I want to move a row to another position in the same table - the move should be reflected not only visually, but also in the real data source. I can think of 3 ways to do that:
Re-construct the data rows of data source: I tried to directly manipulate data rows like this:
set data rows of data source of myTable to
but I got an error message. Also for very large table this is probably too slow.
Swap adjacent rows so the row we want to move “bubbles up/down” to the target position. Again this is slow (linear complexity).
Make a new data column to store ordinal numbers of rows and then sort the table using the column. This is very fast, but it only achieves moving visually. The real data rows is still a list of the original (unsorted) ordering.

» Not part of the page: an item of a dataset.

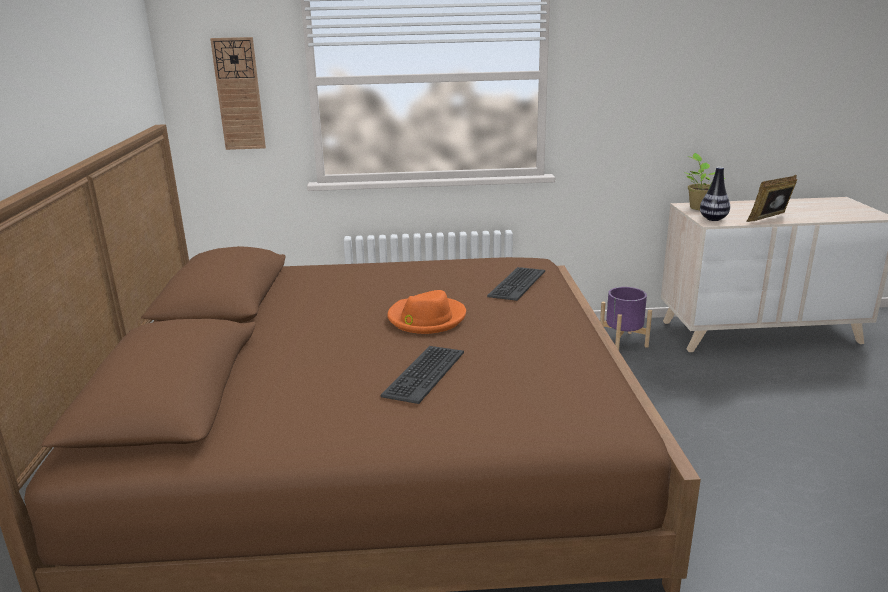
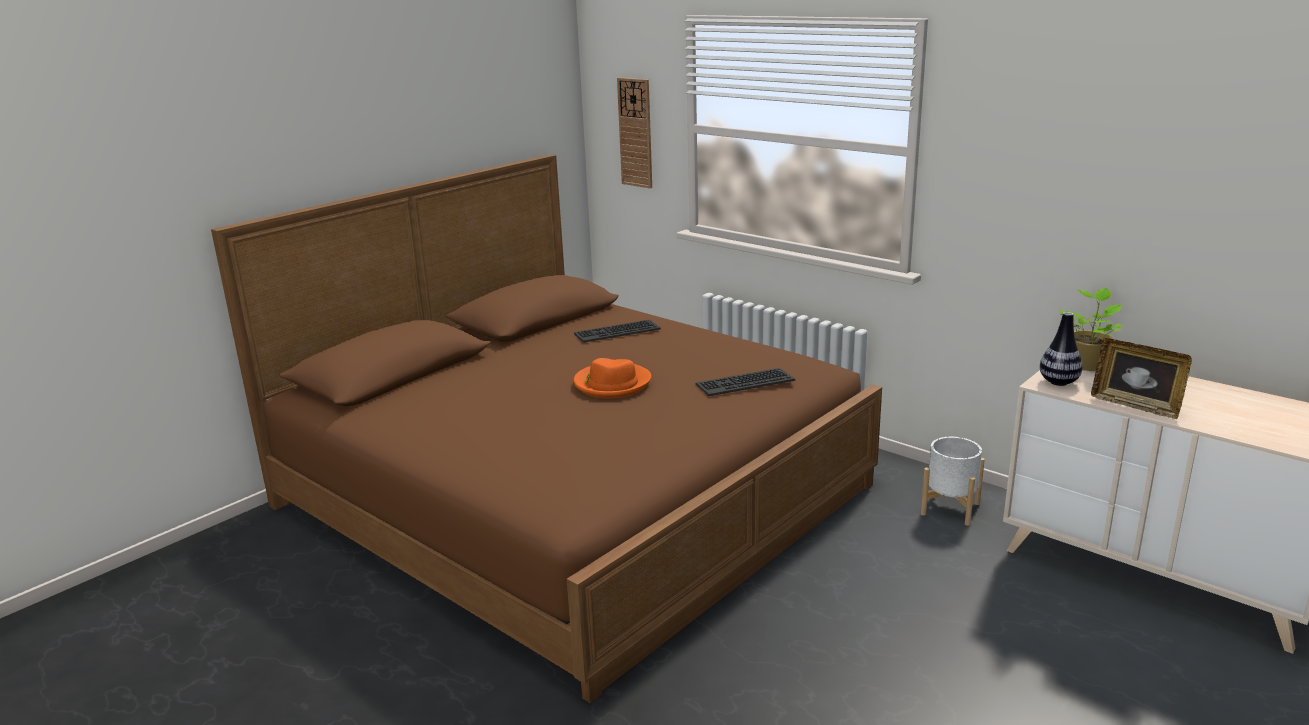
camera: 45 degrees right, 0 degrees up
(423, 374) = (523, 421): keyboard -> keyboard (617, 331)
(623, 341) = (950, 508): purple planter -> white planter
(770, 219) = (1135, 405): picture frame -> picture frame turned 150 degrees counterclockwise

Is there any other way to do this efficiently? Or did I miss anything in these methods?
I notice you received no responses to this. Did you ever figure it out?
I, too, want to drag data rows to new positions in a table–as well as drag data items into other parent data items in an outline. Would you be able to shed any light?
Unfortunately I don’t have any answer to either of these - so far I just worked around them. For 1, I gave up on the fancy drag-n-drop idea, instead just providing two buttons to move a selected row up/down. This is just swapping two adjacent rows. For 2, I just do a series of row swapping to move a row to a non-adjacent position (like bubble-sort). Slow but easy to implement.
I too welcome any light being shed on these two puzzles.
Here’s my method of working with tables - hope it’s helpful.
I usually have the data for tables stored in a text file that my script reads as a list. When I manipulate data, it will re-order the list, re-write the text file, and then recreate the table.
Also, I use Acme Script Widgets.osax for working with lists.